Ask Your Question

Revision history [back]

click to hide/show revision 1
initial version

Hi, Thanks for the info Florian; very much appreciated.

This is what I understood, but; could you please clarify the following for me?

"swift starts working around the failure by doing things like writing uploads destined to that drive automatically to a handoff node"
- I have read this, and it would imply that when a single drive fails on a node; that node no longer accepts writes; this would imply that a drive failure on a single node, which is designated as a single zone renders the entire zone non writable - whether than zone contains 3 drives or 100. - So, can the 'handoff node' actually potentially be the same node but a different drive ?

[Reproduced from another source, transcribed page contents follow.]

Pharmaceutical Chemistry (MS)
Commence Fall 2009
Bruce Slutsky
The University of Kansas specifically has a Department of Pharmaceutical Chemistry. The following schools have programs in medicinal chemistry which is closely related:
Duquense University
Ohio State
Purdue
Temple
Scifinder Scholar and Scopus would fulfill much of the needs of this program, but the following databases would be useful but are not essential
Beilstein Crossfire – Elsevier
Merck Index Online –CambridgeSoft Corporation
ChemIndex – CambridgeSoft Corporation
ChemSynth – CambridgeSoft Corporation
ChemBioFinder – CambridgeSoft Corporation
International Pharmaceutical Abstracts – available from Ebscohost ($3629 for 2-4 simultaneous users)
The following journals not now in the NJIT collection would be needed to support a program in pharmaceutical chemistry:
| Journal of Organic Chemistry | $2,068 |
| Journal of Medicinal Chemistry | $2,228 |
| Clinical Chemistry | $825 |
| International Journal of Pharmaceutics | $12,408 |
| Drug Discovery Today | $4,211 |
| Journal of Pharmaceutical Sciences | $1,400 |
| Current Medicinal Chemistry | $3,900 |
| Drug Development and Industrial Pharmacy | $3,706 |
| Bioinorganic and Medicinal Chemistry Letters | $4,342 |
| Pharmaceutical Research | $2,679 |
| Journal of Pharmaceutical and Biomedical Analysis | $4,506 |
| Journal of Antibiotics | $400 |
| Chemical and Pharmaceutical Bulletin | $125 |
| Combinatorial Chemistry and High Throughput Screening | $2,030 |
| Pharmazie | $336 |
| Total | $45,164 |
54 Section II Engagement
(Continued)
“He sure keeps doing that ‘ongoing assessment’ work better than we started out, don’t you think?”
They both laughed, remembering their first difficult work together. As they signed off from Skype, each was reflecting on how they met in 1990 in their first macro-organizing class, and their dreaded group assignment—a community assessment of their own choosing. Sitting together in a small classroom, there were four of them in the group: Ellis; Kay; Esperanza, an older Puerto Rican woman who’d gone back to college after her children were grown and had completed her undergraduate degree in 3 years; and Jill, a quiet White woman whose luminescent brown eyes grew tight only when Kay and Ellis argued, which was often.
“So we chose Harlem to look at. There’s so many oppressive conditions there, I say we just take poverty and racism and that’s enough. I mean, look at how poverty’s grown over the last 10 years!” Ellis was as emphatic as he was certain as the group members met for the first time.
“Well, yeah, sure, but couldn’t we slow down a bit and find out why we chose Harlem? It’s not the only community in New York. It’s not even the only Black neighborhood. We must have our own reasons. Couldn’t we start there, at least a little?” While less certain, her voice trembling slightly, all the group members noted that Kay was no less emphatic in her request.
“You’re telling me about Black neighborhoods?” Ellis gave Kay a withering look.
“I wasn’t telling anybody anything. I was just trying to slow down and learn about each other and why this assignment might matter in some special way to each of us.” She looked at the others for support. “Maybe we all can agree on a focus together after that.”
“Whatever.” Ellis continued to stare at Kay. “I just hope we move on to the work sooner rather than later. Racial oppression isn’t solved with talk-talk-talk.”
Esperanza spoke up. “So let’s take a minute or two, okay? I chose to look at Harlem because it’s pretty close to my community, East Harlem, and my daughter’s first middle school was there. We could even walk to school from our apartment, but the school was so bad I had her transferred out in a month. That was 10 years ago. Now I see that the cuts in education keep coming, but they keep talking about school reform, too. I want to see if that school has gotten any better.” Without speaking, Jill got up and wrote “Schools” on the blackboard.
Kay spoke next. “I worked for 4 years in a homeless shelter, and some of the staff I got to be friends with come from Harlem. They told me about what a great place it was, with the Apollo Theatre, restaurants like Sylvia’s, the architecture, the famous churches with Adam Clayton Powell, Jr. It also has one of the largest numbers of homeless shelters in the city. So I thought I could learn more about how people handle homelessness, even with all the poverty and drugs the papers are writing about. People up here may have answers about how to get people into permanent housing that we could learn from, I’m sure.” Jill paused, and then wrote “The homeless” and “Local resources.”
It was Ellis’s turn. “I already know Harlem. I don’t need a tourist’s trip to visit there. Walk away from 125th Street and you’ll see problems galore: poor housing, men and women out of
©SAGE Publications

-If a drive drive is failed , Swift does not work to replicate the data from that drive to another drive except for writes which would have been made to that drive. So the deployment does not 'self-heal' as such it simple works degraded until a faulty component is replaced or brought back on-line.

-If an entire node fails - and the swift install drives are toast; once the failure is rectified does the installation simply catch-up or would all those drives then be re-overwritten ? That is, since a node is defined by it's IP address so, as long as you rebuild the swift install with the same IP - no ring updates are required and only modified / new data will be copied back to that node - os this the case ?

I would love to see a document outlining different failures and how they are managed both a single server / zone per disk scenario up to a 4 server zone per server install... rather than the 'probably the best thing to do...' scenarios in the manual. I would like to know what would have to happen to lose data.



PS - I understand bit-rot is self-healing, but it's Drive failure / installation failure I want to get a grasp on.